The only thing that has really changed since last season is that Hayward is on the court now, and Brown has mentioned several times that he is still learning to play with him. Here is some proof: Hayward and Brown have been on the court together for 250 minutes and the Celtics have a minus-3.1 net rating during that time, the worst mark among Boston’s 20 most-used two-man pairings.
■ The Celtics haven’t had some of the crisp, urgent ball movement that is clearly visible when their offense is truly humming. One example of that: In Saturday’s loss, the Jazz threw 270 passes while Boston had just 230.
■ One emerging mantra for the Celtics this season is that they have been getting the open shots they are seeking, but they are just not making them, and that once they start making them, things will be just fine. According to the NBA’s tracking data, Irving made 5 of 6 uncontested field goals against Utah, while the rest of the team was just 8 for 37.
■ One more thought about Crowder: There was a smattering of boos when he touched the ball early in the game. Although the boos dissipated as the game went on, as boos tend to do, they were still a bit surprising. When Crowder was traded to Boston almost four years ago, he was the one who strongly made it clear to the Celtics that he had come here to win, not to chase NBA Draft lottery odds. And then the team started winning.
He was an essential part of the rebuild, and then he was traded to the Cavaliers on the same day his mother died. He never wanted to leave. Yes, he was outspoken at times, like when he criticized fans for cheering for Hayward when Hayward came here as a member of the Jazz.
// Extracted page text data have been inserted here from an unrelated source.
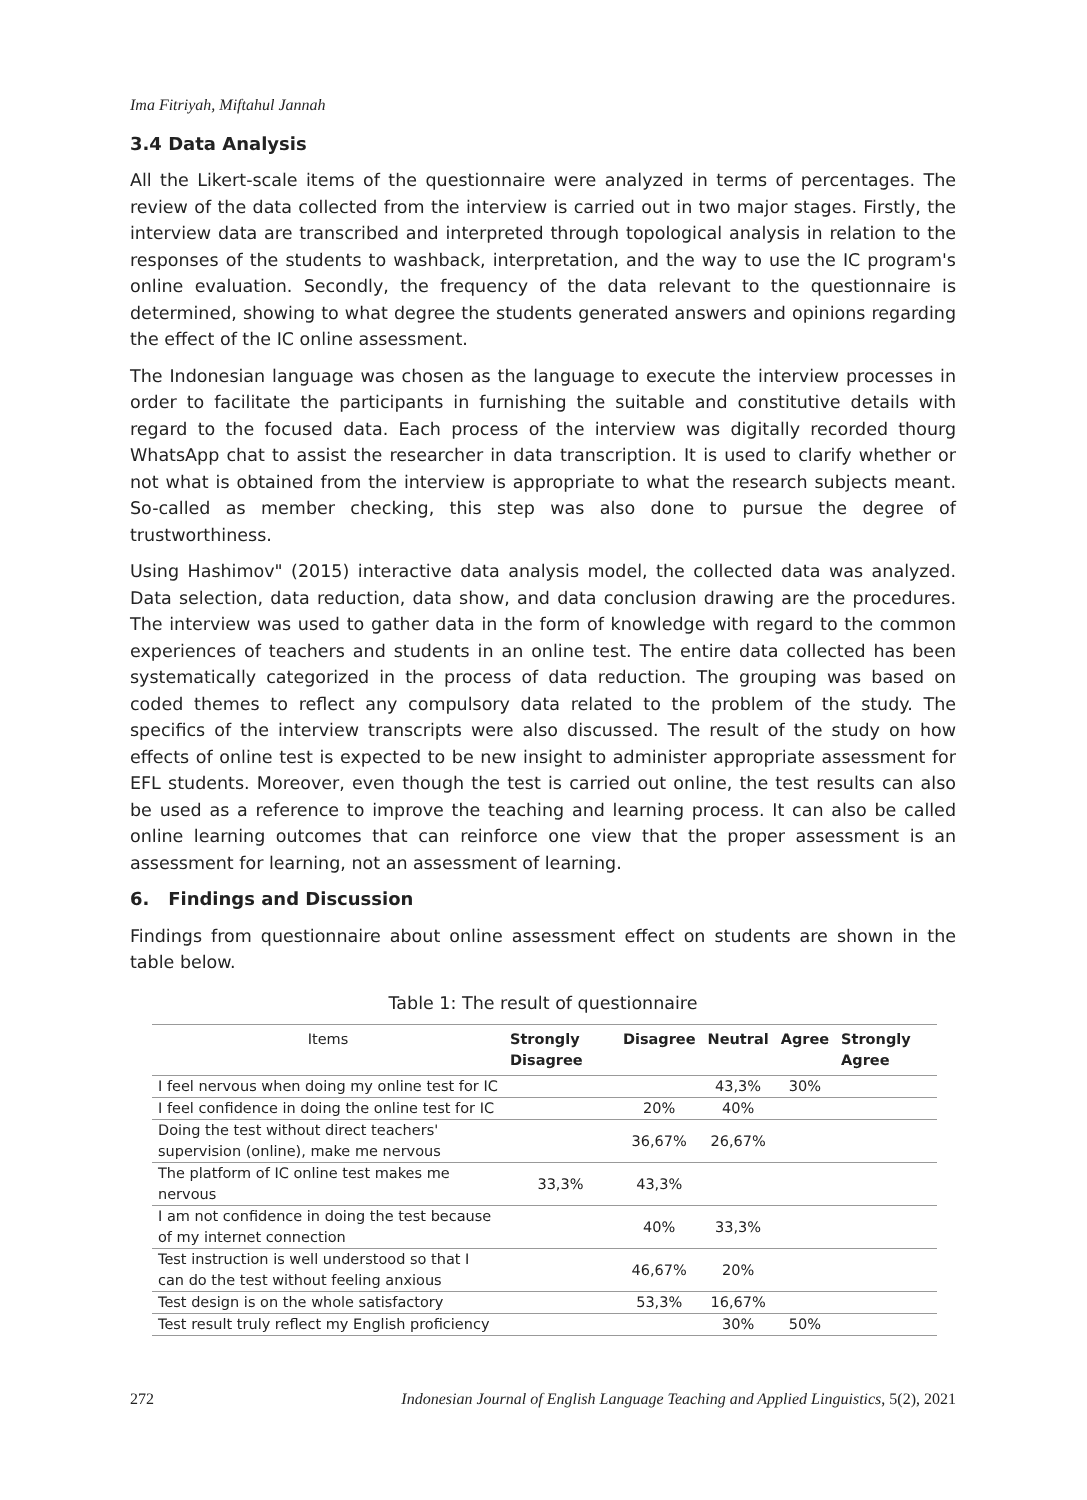Ima Fitriyah, Miftahul Jannah
3.4 Data Analysis
All the Likert-scale items of the questionnaire were analyzed in terms of percentages. The review of the data collected from the interview is carried out in two major stages. Firstly, the interview data are transcribed and interpreted through topological analysis in relation to the responses of the students to washback, interpretation, and the way to use the IC program's online evaluation. Secondly, the frequency of the data relevant to the questionnaire is determined, showing to what degree the students generated answers and opinions regarding the effect of the IC online assessment.
The Indonesian language was chosen as the language to execute the interview processes in order to facilitate the participants in furnishing the suitable and constitutive details with regard to the focused data. Each process of the interview was digitally recorded thourg WhatsApp chat to assist the researcher in data transcription. It is used to clarify whether or not what is obtained from the interview is appropriate to what the research subjects meant. So-called as member checking, this step was also done to pursue the degree of trustworthiness.
Using Hashimov" (2015) interactive data analysis model, the collected data was analyzed. Data selection, data reduction, data show, and data conclusion drawing are the procedures. The interview was used to gather data in the form of knowledge with regard to the common experiences of teachers and students in an online test. The entire data collected has been systematically categorized in the process of data reduction. The grouping was based on coded themes to reflect any compulsory data related to the problem of the study. The specifics of the interview transcripts were also discussed. The result of the study on how effects of online test is expected to be new insight to administer appropriate assessment for EFL students. Moreover, even though the test is carried out online, the test results can also be used as a reference to improve the teaching and learning process. It can also be called online learning outcomes that can reinforce one view that the proper assessment is an assessment for learning, not an assessment of learning.
6. Findings and Discussion
Findings from questionnaire about online assessment effect on students are shown in the table below.
Table 1: The result of questionnaire
| Items | Strongly Disagree | Disagree | Neutral | Agree | Strongly Agree |
| --- | --- | --- | --- | --- | --- |
| I feel nervous when doing my online test for IC | | | 43,3% | 30% | |
| I feel confidence in doing the online test for IC | | 20% | 40% | | |
| Doing the test without direct teachers' supervision (online), make me nervous | | 36,67% | 26,67% | | |
| The platform of IC online test makes me nervous | 33,3% | 43,3% | | | |
| I am not confidence in doing the test because of my internet connection | | 40% | 33,3% | | |
| Test instruction is well understood so that I can do the test without feeling anxious | | 46,67% | 20% | | |
| Test design is on the whole satisfactory | | 53,3% | 16,67% | | |
| Test result truly reflect my English proficiency | | | 30% | 50% | |
272 Indonesian Journal of English Language Teaching and Applied Linguistics, 5(2), 2021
But booing him now seems like a bit of a swing and miss.
■ For the fans who would like something to feel good about: Brad Wanamaker joined rookie Robert Williams in Maine for the Red Claws’ G League game on Wednesday. He tossed an alley-oop to Williams in the game, and later in the week flashed a wide smile when I asked about Williams’s athleticism.
“Oh, man, it’s unbelievable,” Wanamaker said. “No one else could have caught that alley-oop but him. It’s pretty cool to watch.”
Even though Wanamaker is an NBA rookie, he is a 29-year-old pro basketball veteran, and he has seen plenty of good teams and good players, and he thinks Williams is on track to be a good player on a good team.
“The sky’s the limit for that guy,” Wanamaker said. “Seeing the little stuff he can do and the improvement he’s made since he’s been here is scary. If he keeps going the way he’s going, he’s going to have a really good career. He’s already improved his free throw shooting tremendously and he can hit the midrange shot and he’s a pretty good passer, so he’s definitely a player for this system.”
■ During the second quarter of Saturday night’s game there were some random but quite audible “Yankees suck” chants coming from the upper reaches of TD Garden. It seemed like odd timing, and an odd placement of cheers. But a few minutes later it shifted to a “Mookie Betts” chant. So either the American League MVP was in a luxury box or Boston fans were just thinking back to happier times.